We need night time lighting for all sorts of very good reasons, but excessive street lighting, and over-used decorative lighting on fancy buildings, cause light pollution that prevents you from seeing the night sky very well. Look at any image of the world at night from space (like the one above) and you’ll see just how much lighting there is in some parts of the world.
The UK has some dark spots left, but in general we’re one of the worst offenders when it comes to light pollution. As a side note: if you have one of those ‘security’ lights in your garden that turns on when there is movement – just what are you trying to scare off?
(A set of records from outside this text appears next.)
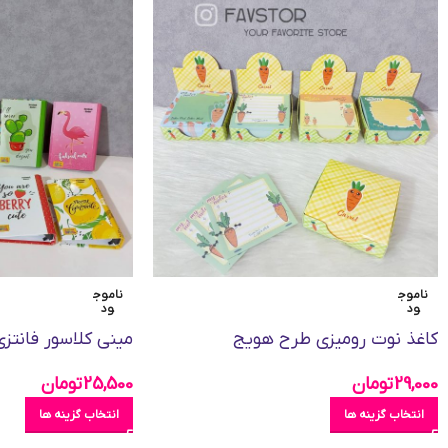
ناموج
ناموج
ود
ود
کاغذ نوت رومیزی طرح هویج
مینی کلاسور فانتزی
29,000
تومان
25,500
تومان
انتخاب گزینه ها
انتخاب گزینه ها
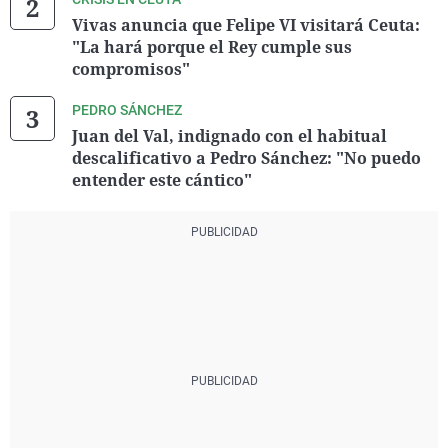
Vivas anuncia que Felipe VI visitará Ceuta:
"La hará porque el Rey cumple sus
compromisos"
PEDRO SÁNCHEZ
Juan del Val, indignado con el habitual
descalificativo a Pedro Sánchez: "No puedo
entender este cántico"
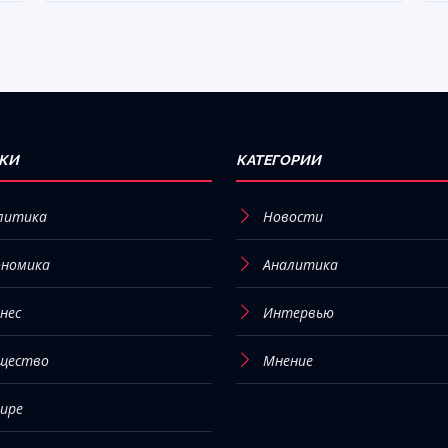
КИ
КАТЕГОРИИ
литика
Новости
ономика
Аналитика
нес
Интервью
щество
Мнение
мире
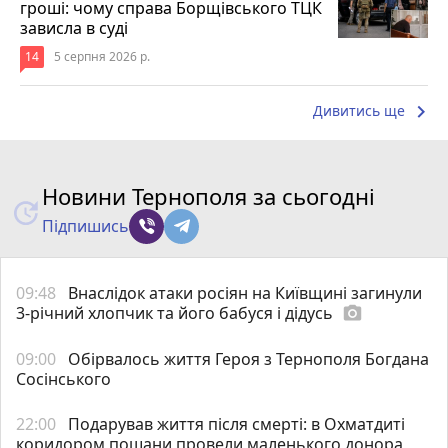
гроші: чому справа Борщівського ТЦК
зависла в суді
14
5 серпня 2026 р.
keyboard_arrow_right
Дивитись ще
Новини Тернополя за сьогодні
Підпишись
09:48
Внаслідок атаки росіян на Київщині загинули
3-річний хлопчик та його бабуся і дідусь
photo_camera
09:00
Обірвалось життя Героя з Тернополя Богдана
Сосінського
22:00
Подарував життя після смерті: в Охматдиті
коридором пошани провели маленького донора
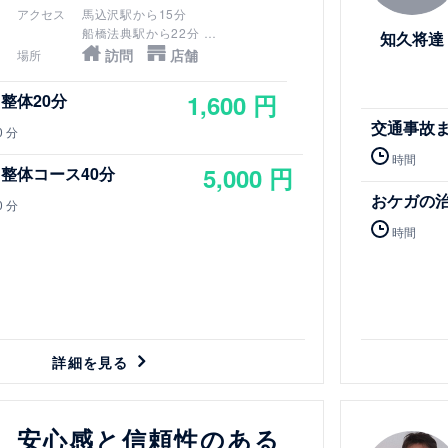
アクセス
馬込沢駅から15分
船橋法典駅から22分
知久将達
木下街道の船橋養護学校入り口を入っ
訪問
店舗
場所
てすぐ
1,600 円
整体20分
交通事故
0 分
時間
5,000 円
整体コース40分
おケガの
0 分
時間
詳細を見る
詳細を見る
安心感と信頼性のある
There may be an astronomer next door cursing you every time a branch swings in the wind.
GLOBE at Night is a dark skies campaign raising awareness of the problem of light pollution. They’re also asking the public to participate and help map the locations of bright and dark spots using a simple star-counting exercise and a nice web app.
Spring is a good time to go and measure how dark your sky is – you can use Leo if you’re in the UK, for example. You then report the findings through the web app and contribute to a global database of dark sky visibility. It is also a good way to figure out just how dark the sky is in your town, and often makes you realise how many stars you’re not seeing.